Marie C. Henderson, 62, mayoral campaign worker

June 05, 2003|By Jacques Kelly | Jacques Kelly,SUN STAFF

Marie C. Henderson, who played key campaign roles for two Baltimore mayors and for many years held jobs in city and Baltimore County government, died of breast cancer Sunday at Mercy Medical Center. The Randallstown resident was 62.

A political consultant, fund-raiser and event planner, she was well known in city and county circles for the past three decades.

Born Marie Catherine Wilson in Baltimore and raised on Calhoun Street, she was a 1959 graduate of Douglass High School and attended Howard University in Washington. She was the daughter of Marguerite Campbell, a Southwest Baltimore civic activist who also was involved in politics.

Ms. Henderson worked for the Social Security Administration for several years before helping to get out the vote in West Baltimore for William Donald Schaefer's first election as mayor in 1971.

Offered a city job in his administration, she worked first in the Manpower program and later in the Mayor's Coordinating Council on Criminal Justice. She ran the 1976 Afram Festival at Hopkins Plaza, and promoted a sellout Unity Ball for the National Association for the Advancement of Colored People in 1977.

In 1978, she was hired away by then-Baltimore County Executive Theodore G. Venetoulis as director of the county Community Relations Commission as he sought to increase the number of African-Americans serving in the government.

She went on to serve in Donald P. Hutchinson's administration as an affirmative action ambassador.

A 1987 article in The Sun credited Ms. Henderson with recruiting African-Americans for the county Police Department. She also ran successful United Way campaigns.

A confidante of Clarence H. Du Burns, she ran his campaign for the City Council presidency in 1983 that positioned him to become Baltimore's first black mayor when Mr. Schaefer was elected governor. She was master of ceremonies for Mr. Burns' 1987 inauguration as mayor at the War Memorial.

"She was always a busy woman," said her sister, Shirley W. Jewett of Woodlawn. "She helped a lot of people and was known for it all over town. She was a born coordinator and was always hosting events."

For the past 23 years, she had been chairwoman of the Department of Public Safety and Correctional Services' Commission on Correctional Standards, which oversees the health, welfare and safety of the state's 24,000 offenders.

"She was a vivacious personality, a strong and wonderful woman [who] brought corrections light-years ahead," said Tom Fitzgerald, acting executive director of the Commission on Correctional Standards. "She let everyone have their say on the commission. It was incredible how she could organize a group and bring it to a consensus."

Ms. Henderson was a longtime supporter of the Baltimore School for the Arts on Cathedral Street in the Mount Vernon neighborhood.

"She had an incredible enthusiasm for the school," said its former director, David Simon of Roland Park. "Even when she was engaged in some political movement, whether she won or lost, she recovered quickly and never complained. She always used the phrase, `It's a win-win situation.'"
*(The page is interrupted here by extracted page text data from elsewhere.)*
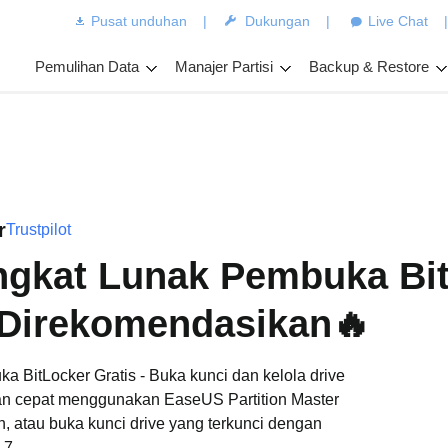
Pusat unduhan
|
Dukungan
|
Live Chat
Pemulihan Data
Manajer Partisi
Backup & Restore
r
Trustpilot
gkat Lunak Pembuka Bi
 Direkomendasikan🔥
BitLocker Gratis - Buka kunci dan kelola drive
gan cepat menggunakan EaseUS Partition Master
an, atau buka kunci drive yang terkunci dengan
 7.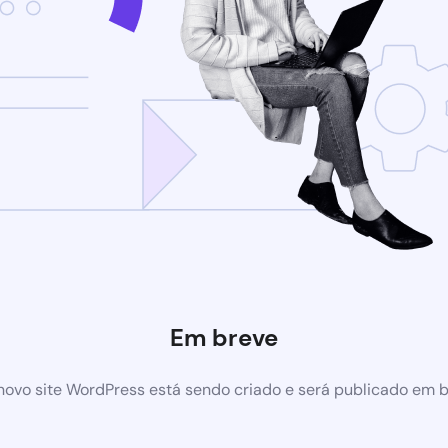
Em breve
ovo site WordPress está sendo criado e será publicado em 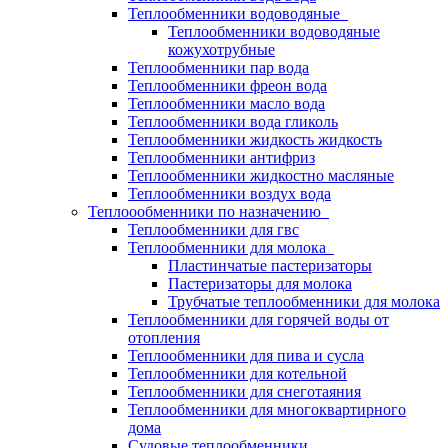
Теплообменники водоводяные
Теплообменники водоводяные
кожухотрубные
Теплообменники пар вода
Теплообменники фреон вода
Теплообменники масло вода
Теплообменники вода гликоль
Теплообменники жидкость жидкость
Теплообменники антифриз
Теплообменники жидкостно масляные
Теплообменники воздух вода
Теплоообменники по назначению
Теплообменники для гвс
Теплообменники для молока
Пластинчатые пастеризаторы
Пастеризаторы для молока
Трубчатые теплообменники для молока
Теплообменники для горячей воды от
отопления
Теплообменники для пива и сусла
Теплообменники для котельной
Теплообменники для снеготаяния
Теплообменники для многоквартирного
дома
Судовые теплообменники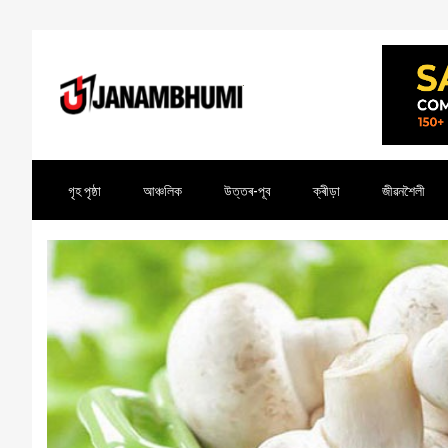
গৃহ পৃষ্ঠা
আঞ্চলিক
উত্তৰ-পূব
ক্ৰীড়া
জীৱনশৈলী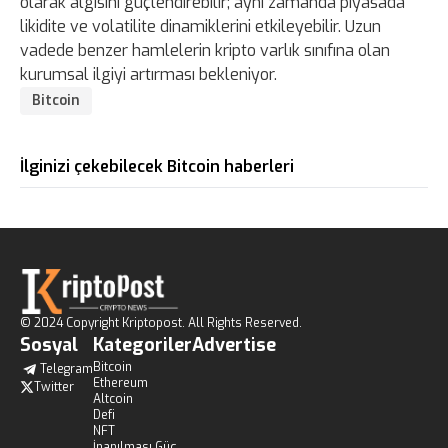
olarak algısını güçlendirebilir; aynı zamanda piyasada
likidite ve volatilite dinamiklerini etkileyebilir. Uzun
vadede benzer hamlelerin kripto varlık sınıfına olan
kurumsal ilgiyi artırması bekleniyor.
Bitcoin
İlginizi çekebilecek Bitcoin haberleri
© 2024 Copyright Kriptopost. All Rights Reserved.
Sosyal
Kategoriler
Advertise
Bitcoin
Telegram
Ethereum
Twitter
Altcoin
Defi
NFT
İnanılması Güç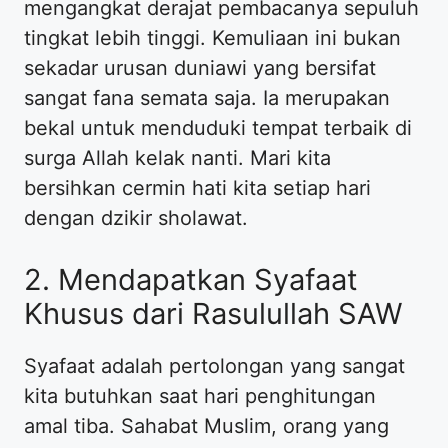
mengangkat derajat pembacanya sepuluh
tingkat lebih tinggi. Kemuliaan ini bukan
sekadar urusan duniawi yang bersifat
sangat fana semata saja. Ia merupakan
bekal untuk menduduki tempat terbaik di
surga Allah kelak nanti. Mari kita
bersihkan cermin hati kita setiap hari
dengan dzikir sholawat.
2. Mendapatkan Syafaat
Khusus dari Rasulullah SAW
Syafaat adalah pertolongan yang sangat
kita butuhkan saat hari penghitungan
amal tiba. Sahabat Muslim, orang yang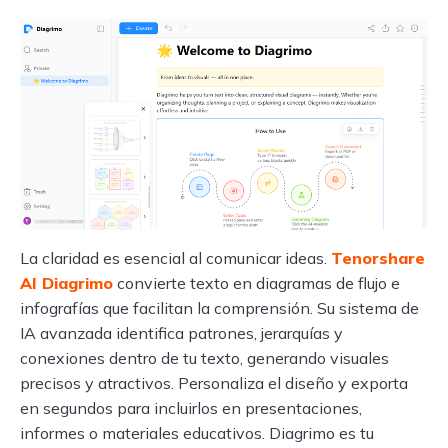
La claridad es esencial al comunicar ideas.
Tenorshare
AI Diagrimo
convierte texto en diagramas de flujo e
infografías que facilitan la comprensión. Su sistema de
IA avanzada identifica patrones, jerarquías y
conexiones dentro de tu texto, generando visuales
precisos y atractivos. Personaliza el diseño y exporta
en segundos para incluirlos en presentaciones,
informes o materiales educativos. Diagrimo es tu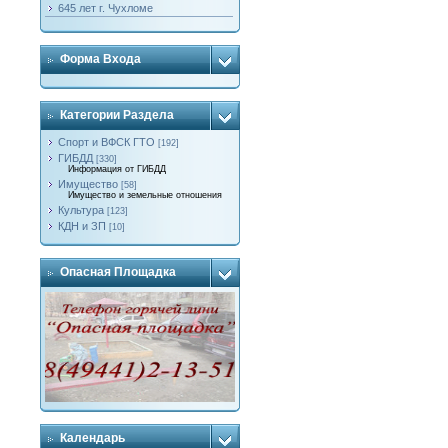
645 лет г. Чухломе
Форма Входа
Категории Раздела
Спорт и ВФСК ГТО
[192]
ГИБДД
[330]
Информация от ГИБДД
Имущество
[58]
Имущество и земельные отношения
Культура
[123]
КДН и ЗП
[10]
Опасная Площадка
Календарь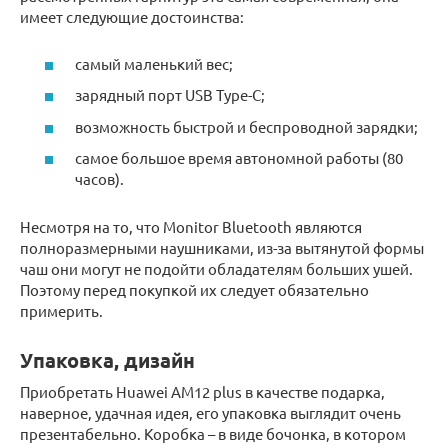
имеет следующие достоинства:
самый маленький вес;
зарядный порт USB Type-C;
возможность быстрой и беспроводной зарядки;
самое большое время автономной работы (80
часов).
Несмотря на то, что Monitor Bluetooth являются
полноразмерными наушниками, из-за вытянутой формы
чаш они могут не подойти обладателям больших ушей.
Поэтому перед покупкой их следует обязательно
примерить.
Упаковка, дизайн
Приобретать Huawei AM12 plus в качестве подарка,
наверное, удачная идея, его упаковка выглядит очень
презентабельно. Коробка – в виде бочонка, в котором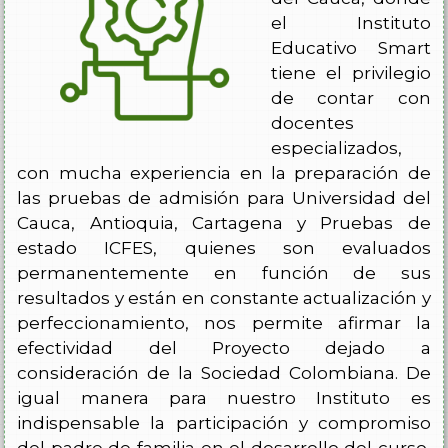
el Instituto
Educativo Smart
tiene el privilegio
de contar con
docentes
especializados,
con mucha experiencia en la preparación de
las pruebas de admisión para Universidad del
Cauca, Antioquia, Cartagena y Pruebas de
estado ICFES, quienes son evaluados
permanentemente en función de sus
resultados y están en constante actualización y
perfeccionamiento, nos permite afirmar la
efectividad del Proyecto dejado a
consideración de la Sociedad Colombiana. De
igual manera para nuestro Instituto es
indispensable la participación y compromiso
del padre de familia en el desarrollo del curso,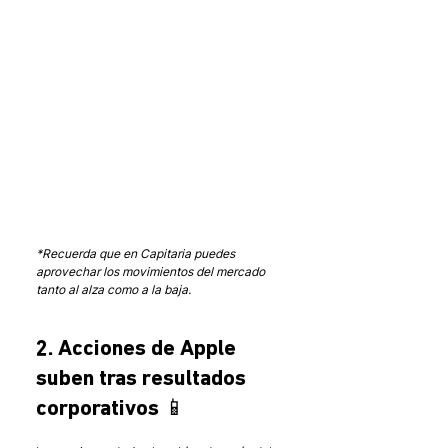
*Recuerda que en Capitaria puedes 
aprovechar los movimientos del mercado 
tanto al alza como a la baja.
2. Acciones de Apple 
suben tras resultados 
corporativos 📱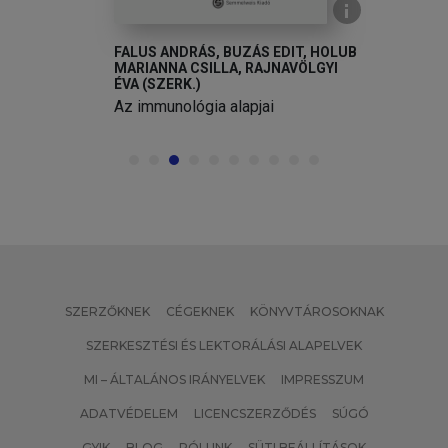
FALUS ANDRÁS, BUZÁS EDIT, HOLUB
MARIANNA CSILLA, RAJNAVÖLGYI
ÉVA (SZERK.)
Az immunológia alapjai
SZERZŐKNEK
CÉGEKNEK
KÖNYVTÁROSOKNAK
SZERKESZTÉSI ÉS LEKTORÁLÁSI ALAPELVEK
MI – ÁLTALÁNOS IRÁNYELVEK
IMPRESSZUM
ADATVÉDELEM
LICENCSZERZŐDÉS
SÚGÓ
GYIK
BLOG
RÓLUNK
SÜTI BEÁLLÍTÁSOK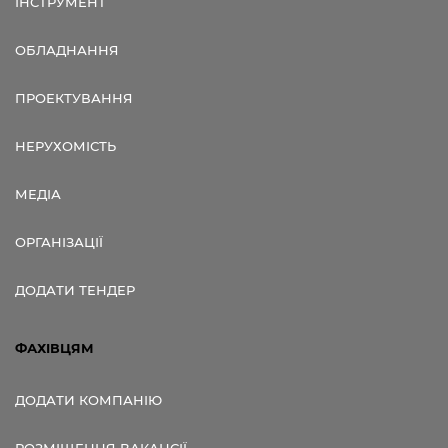
ІНСТРУМЕНТ
ОБЛАДНАННЯ
ПРОЕКТУВАННЯ
НЕРУХОМІСТЬ
МЕДІА
ОРГАНІЗАЦІЇ
ДОДАТИ ТЕНДЕР
ФАХІВЦЯМ
ДОДАТИ КОМПАНІЮ
РОЗМІЩЕННЯ ВАКАНСІЇ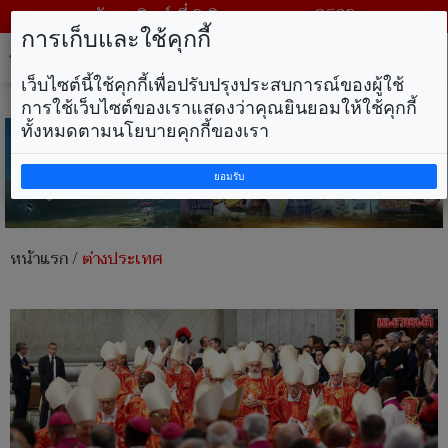
วันอาทิตย์ ที่ 9 สิงหาคม พ.ศ. 2569
การเก็บและใช้คุกกี้
Tog
nav
เว็บไซต์นี้ใช้คุกกี้เพื่อปรับปรุงประสบการณ์ของผู้ใช้
การใช้เว็บไซต์ของเราแสดงว่าคุณยินยอมให้ใช้คุกกี้
ทั้งหมดตามนโยบายคุกกี้ของเรา
ยอมรับ
หน้าแรก
/
ต่างประเทศ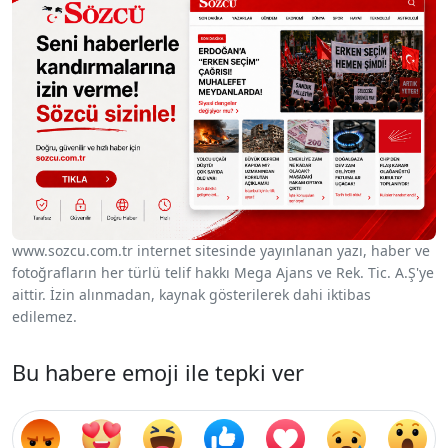
www.sozcu.com.tr internet sitesinde yayınlanan yazı, haber ve
fotoğrafların her türlü telif hakkı Mega Ajans ve Rek. Tic. A.Ş'ye
aittir. İzin alınmadan, kaynak gösterilerek dahi iktibas
edilemez.
Bu habere emoji ile tepki ver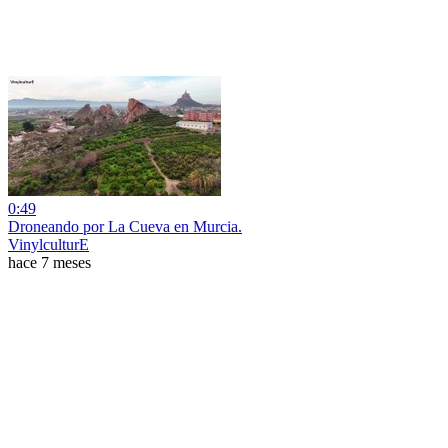
0:49
Droneando por La Cueva en Murcia.
VinylculturE
hace 7 meses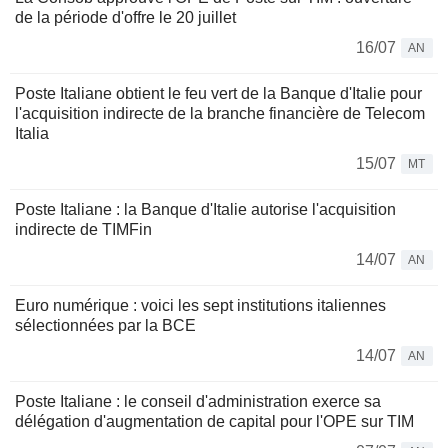
de la période d'offre le 20 juillet
16/07
AN
Poste Italiane obtient le feu vert de la Banque d'Italie pour
l'acquisition indirecte de la branche financière de Telecom
Italia
15/07
MT
Poste Italiane : la Banque d'Italie autorise l'acquisition
indirecte de TIMFin
14/07
AN
Euro numérique : voici les sept institutions italiennes
sélectionnées par la BCE
14/07
AN
Poste Italiane : le conseil d'administration exerce sa
délégation d'augmentation de capital pour l'OPE sur TIM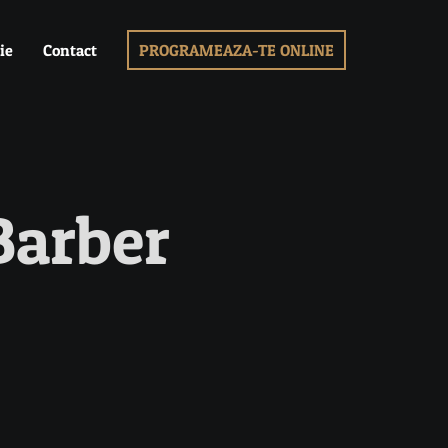
ie
Contact
PROGRAMEAZA-TE ONLINE
Barber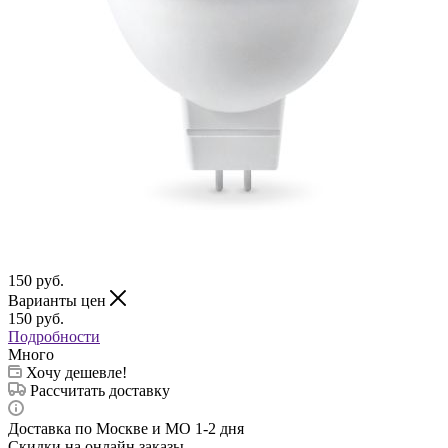
150
руб.
Варианты цен
150
руб.
Подробности
Много
Хочу дешевле!
Рассчитать доставку
Доставка по Москве и МО 1-2 дня
Скидки на онлайн заказы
"She was great political fund-raiser and event planner. When Marie sent out invitations, everybody came because she knew so many people," said Kevin Brown, the city housing department's director of public relations. "And she was nice to everybody. She put a positive spin on everything she did."

A Mass of the Resurrection will be offered at 11 a.m. tomorrow at St. Joseph Passionist Monastery Roman Catholic Church, Monastery Avenue and Old Frederick Road.

In addition to her sister, survivors include two sons, Michael Henderson of Baltimore and Edward Henderson Jr. of Owings Mills; a brother, James Wilson of Catonsville; three grandchildren; and her companion, Dennis Atkinson of Randallstown. Her 1964 marriage to Edward Henderson ended in divorce.